Deputy Prime Minister and Minister for Infrastructure, Transport and Regional Development Michael McCormack said the crisis had shown how Australia relied upon the efficient movement of freight.
“The work our freight operators do keeps our shelves stocked and our local economies running,” he said.
“Streamlining the process for crossing borders will make life easier for our freight operators.”
Dalla Valle said that government had to be brought up to speed on the requirements of rail freight.
“For instance, in any given day, numerous train crews and support staff must cross state borders in light vehicles to meet interstate services or return to home base after a shift,” said Dalla Valle.
“For example, a train crew based in Broken Hill will regularly cross in South Australia by car to relieve another crew on the Trans-Australian Railway, and vice-versa. Similarly train crews in south western NSW often cross into northern Victoria by car to meet bulk grain services on the Murray Basin Rail network.”
These realities have led train crews to keep themselves isolated and follow strict hygiene practices. This has enabled rail to continue to move freight across borders and minimise the spread of COVID-19.
Inconsistency in the application of border controls for freight movements are creating delays and confusion for rail freight operators.
After the national cabinet endorsed a national protocol for freight movement over closed borders on July 24, which recommended that government agencies should consult with industry in relation to border controls, changes have occurred without consultation, said Australian Logistics Council (ALC) CEO Kirk Coningham.
“The lack of consultation directly contravenes the national protocol that all state and territories agreed to.”
Coningham said that a lack of consistency was creating confusion.
“It is especially concerning that some jurisdictions have now mandated negative COVID-19 test results for drivers coming from Victoria, yet Victorian authorities are explicitly discouraging anyone who is asymptomatic from obtaining a COVID-19 test,” he said.
“This leaves freight vehicle drivers travelling interstate from Victoria in an impossible position of being unable to comply with the requirements of one government because of the instructions given by another.”
Currently, South Australia is requiring those providing commercial transport and freight services who travel from Victoria to have a COVID-19 test within the last seven days of crossing the border.
Australasian Railway Association (ARA) CEO Caroline Wilkie said that consistency was vital to enable the efficient operation of supply chains.
“Delays at the border or differing approaches across the country frustrate those efforts at a time when we rely on our rail freight network more than ever.”

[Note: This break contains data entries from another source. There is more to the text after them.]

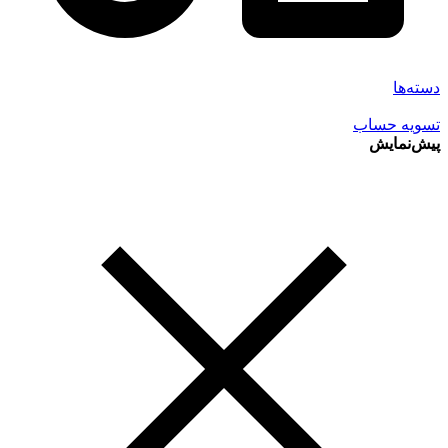
دسته‌ها
تسویه حساب
پیش‌نمایش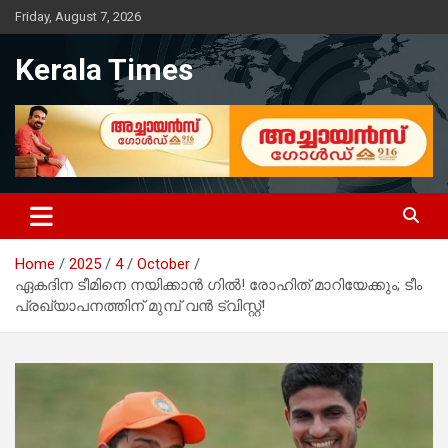
Skip
Friday, August 7, 2026
to
content
Kerala Times
Home
2025
4
October
ഏകദിന ടീമിനെ നയിക്കാൻ ഗിൽ! രോഹിത് മാറിയേക്കും; ടീം
പ്രഖ്യാപനത്തിന് മുമ്പ് വൻ ട്വിസ്റ്റ്!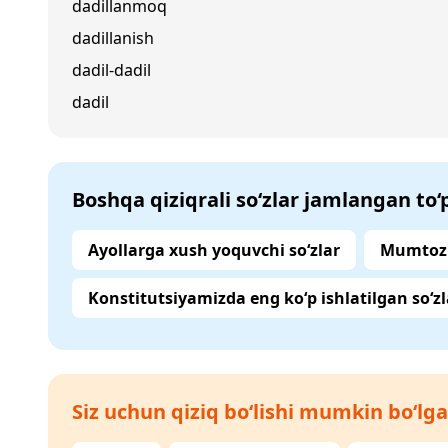
dadillanmoq
dadillanish
dadil-dadil
dadil
Boshqa qiziqrali so‘zlar jamlangan to
Ayollarga xush yoquvchi so‘zlar
Mumtoz 
Konstitutsiyamizda eng ko‘p ishlatilgan so‘zl
Siz uchun qiziq bo‘lishi mumkin bo‘lga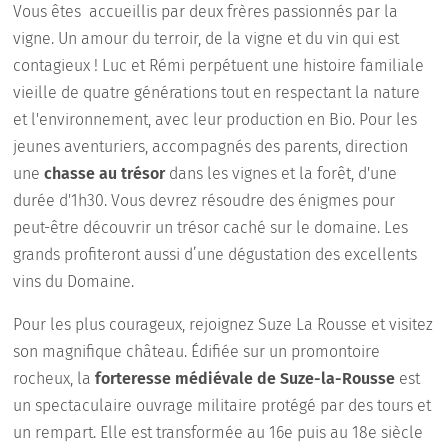
Vous êtes accueillis par deux frères passionnés par la
vigne. Un amour du terroir, de la vigne et du vin qui est
contagieux ! Luc et Rémi perpétuent une histoire familiale
vieille de quatre générations tout en respectant la nature
et l'environnement, avec leur production en Bio. Pour les
jeunes aventuriers, accompagnés des parents, direction
une
chasse au trésor
dans les vignes et la forêt, d'une
durée d'1h30. Vous devrez résoudre des énigmes pour
peut-être découvrir un trésor caché sur le domaine. Les
grands profiteront aussi d’une dégustation des excellents
vins du Domaine.
Pour les plus courageux, rejoignez Suze La Rousse et visitez
son magnifique château. Édifiée sur un promontoire
rocheux, la
forteresse médiévale de Suze-la-Rousse
est
un spectaculaire ouvrage militaire protégé par des tours et
un rempart. Elle est transformée au 16e puis au 18e siècle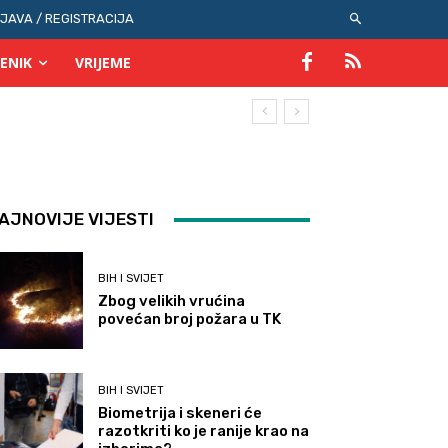
IJAVA / REGISTRACIJA
ENIK
VRIJEME
AJNOVIJE VIJESTI
BIH I SVIJET
Zbog velikih vrućina
povećan broj požara u TK
BIH I SVIJET
Biometrija i skeneri će
razotkriti ko je ranije krao na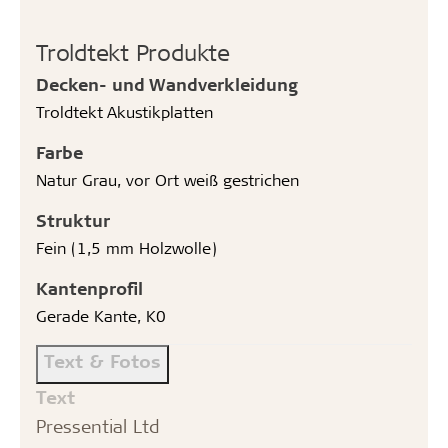
Troldtekt Produkte
Decken- und Wandverkleidung
Troldtekt Akustikplatten
Farbe
Natur Grau, vor Ort weiß gestrichen
Struktur
Fein (1,5 mm Holzwolle)
Kantenprofil
Gerade Kante, K0
Text & Fotos
Text
Pressential Ltd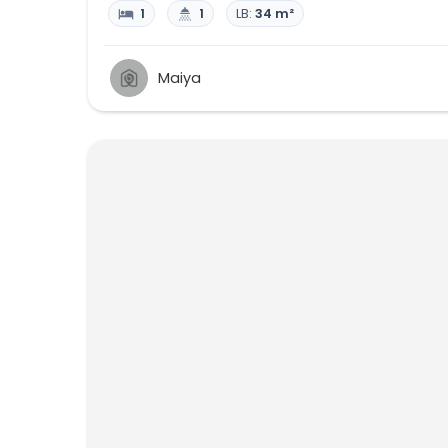
1
1
LB:
34 m²
Maiya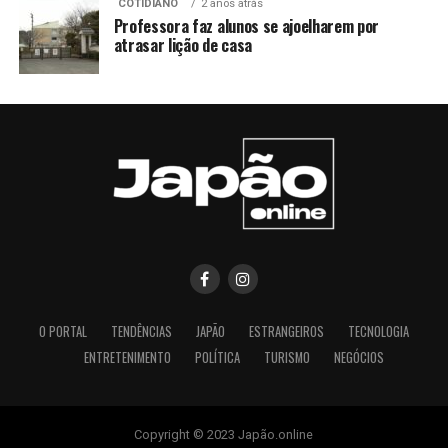
COTIDIANO
2 anos atrás
Professora faz alunos se ajoelharem por
atrasar lição de casa
O PORTAL
TENDÊNCIAS
JAPÃO
ESTRANGEIROS
TECNOLOGIA
ENTRETENIMENTO
POLÍTICA
TURISMO
NEGÓCIOS
Copyright © 2023 Japão.online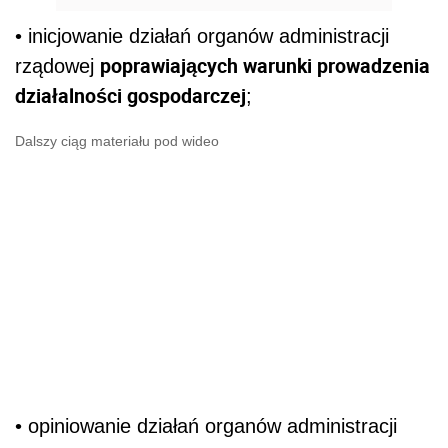
• inicjowanie działań organów administracji
poprawiających warunki prowadzenia
rządowej
działalności gospodarczej
;
Dalszy ciąg materiału pod wideo
• opiniowanie działań organów administracji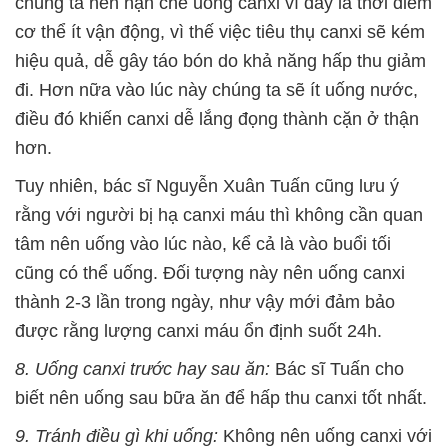
chúng ta nên hạn chế uống canxi vì đây là thời điểm
cơ thể ít vận động, vì thế việc tiêu thụ canxi sẽ kém
hiệu quả, dễ gây táo bón do khả năng hấp thu giảm
đi. Hơn nữa vào lúc này chúng ta sẽ ít uống nước,
điều đó khiến canxi dễ lắng đọng thành cặn ở thận
hơn.
Tuy nhiên, bác sĩ Nguyễn Xuân Tuấn cũng lưu ý
rằng với người bị hạ canxi máu thì không cần quan
tâm nên uống vào lúc nào, kể cả là vào buổi tối
cũng có thể uống. Đối tượng này nên uống canxi
thành 2-3 lần trong ngày, như vậy mới đảm bảo
được rằng lượng canxi máu ổn định suốt 24h.
8. Uống canxi trước hay sau ăn:
Bác sĩ Tuấn cho
biết nên uống sau bữa ăn để hấp thu canxi tốt nhất.
9. Tránh điều gì khi uống:
Không nên uống canxi với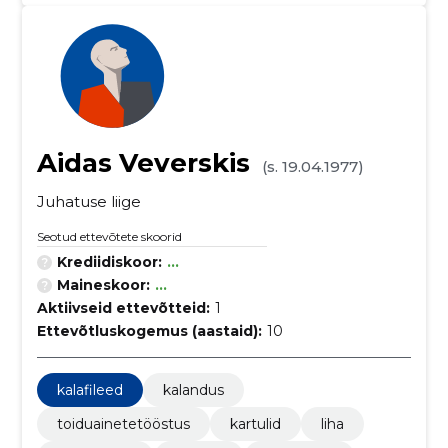
Aidas Veverskis
(s. 19.04.1977)
Juhatuse liige
Seotud ettevõtete skoorid
Krediidiskoor:
...
Maineskoor:
...
Aktiivseid ettevõtteid:
1
Ettevõtluskogemus (aastaid):
10
kalafileed
kalandus
toiduainetetööstus
kartulid
liha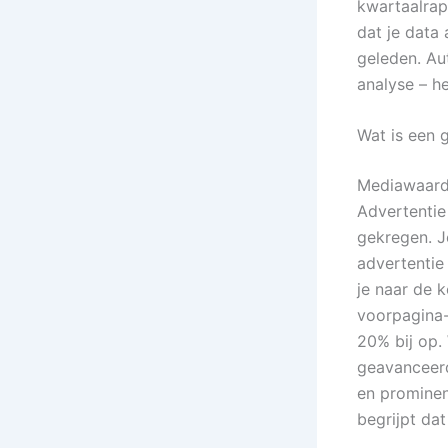
kwartaalrap
dat je data 
geleden. Au
analyse – he
Wat is een
Mediawaarde
Advertentie
gekregen. J
advertentie
je naar de k
voorpagina-
20% bij op. 
geavanceerd
en prominen
begrijpt dat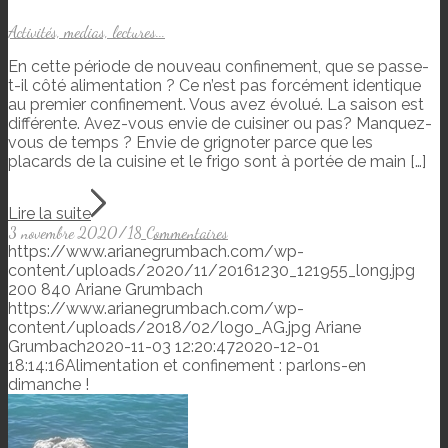
Activités, medias, lectures...
En cette période de nouveau confinement, que se passe-
t-il côté alimentation ? Ce n’est pas forcément identique
au premier confinement. Vous avez évolué. La saison est
différente. Avez-vous envie de cuisiner ou pas? Manquez-
vous de temps ? Envie de grignoter parce que les
placards de la cuisine et le frigo sont à portée de main […]
Lire la suite
3 novembre 2020
/
18 Commentaires
https://www.arianegrumbach.com/wp-
content/uploads/2020/11/20161230_121955_long.jpg
200
840
Ariane Grumbach
https://www.arianegrumbach.com/wp-
content/uploads/2018/02/logo_AG.jpg
Ariane
Grumbach
2020-11-03 12:20:47
2020-12-01
18:14:16
Alimentation et confinement : parlons-en
dimanche !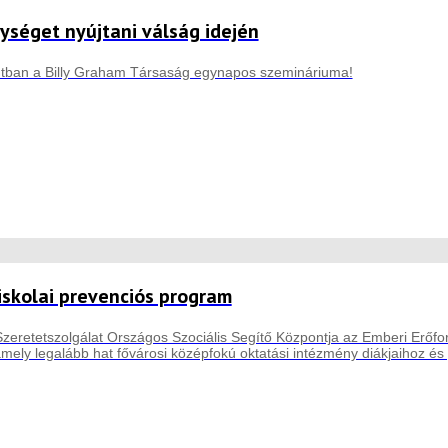
séget nyújtani válság idején
ntban a Billy Graham Társaság egynapos szemináriuma!
iskolai prevenciós program
Szeretetszolgálat Országos Szociális Segítő Központja az Emberi Erőf
mely legalább hat fővárosi középfokú oktatási intézmény diákjaihoz és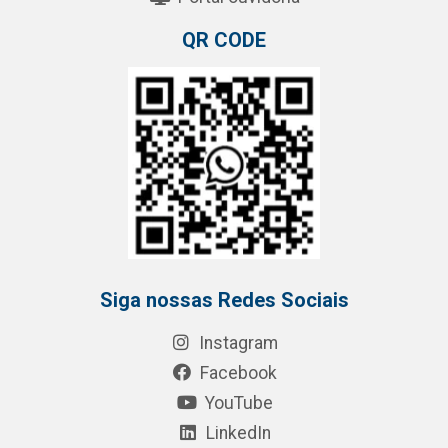
QR CODE
Siga nossas Redes Sociais
Instagram
Facebook
YouTube
LinkedIn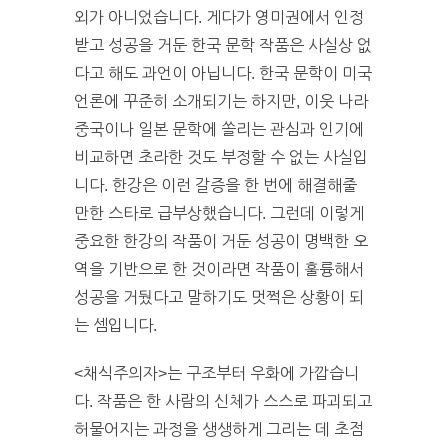
외가 아니었습니다. 게다가 영미권에서 인정
받고 성공을 거둔 한국 문학 작품은 사실상 없
다고 해도 과언이 아닙니다. 한국 문학이 미국
언론에 꾸준히 소개되기는 하지만, 이웃 나라
중국이나 일본 문학에 쏠리는 관심과 인기에
비교하면 초라한 것도 부정할 수 없는 사실입
니다. 한강은 이런 갈증을 한 번에 해결해줄
만한 스타로 급부상했습니다. 그런데 이렇게
중요한 한강의 작품이 거둔 성공이 명백한 오
역을 기반으로 한 것이라면 작품이 훌륭해서
성공을 거뒀다고 말하기도 멋쩍은 상황이 되
는 셈입니다.
<채식주의자>는 구조부터 우화에 가깝습니
다. 작품은 한 사람의 신체가 스스로 파괴되고
허물어지는 과정을 생생하게 그리는 데 초점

The national protocol sets out that COVID-19 tests should be made available to rail crew, and that routine testing should be required for those planning on entering or leaving hot spots. States and territories should also provide pop-up testing facilities that do not add undue time to the journey.
Wilkie said that delays at the border can have a significant impact on freight operations.
“It is essential state and territory border restrictions account for the vitally important role of the rail freight sector and make sure operators have consistent protocols to follow as they travel across the country.”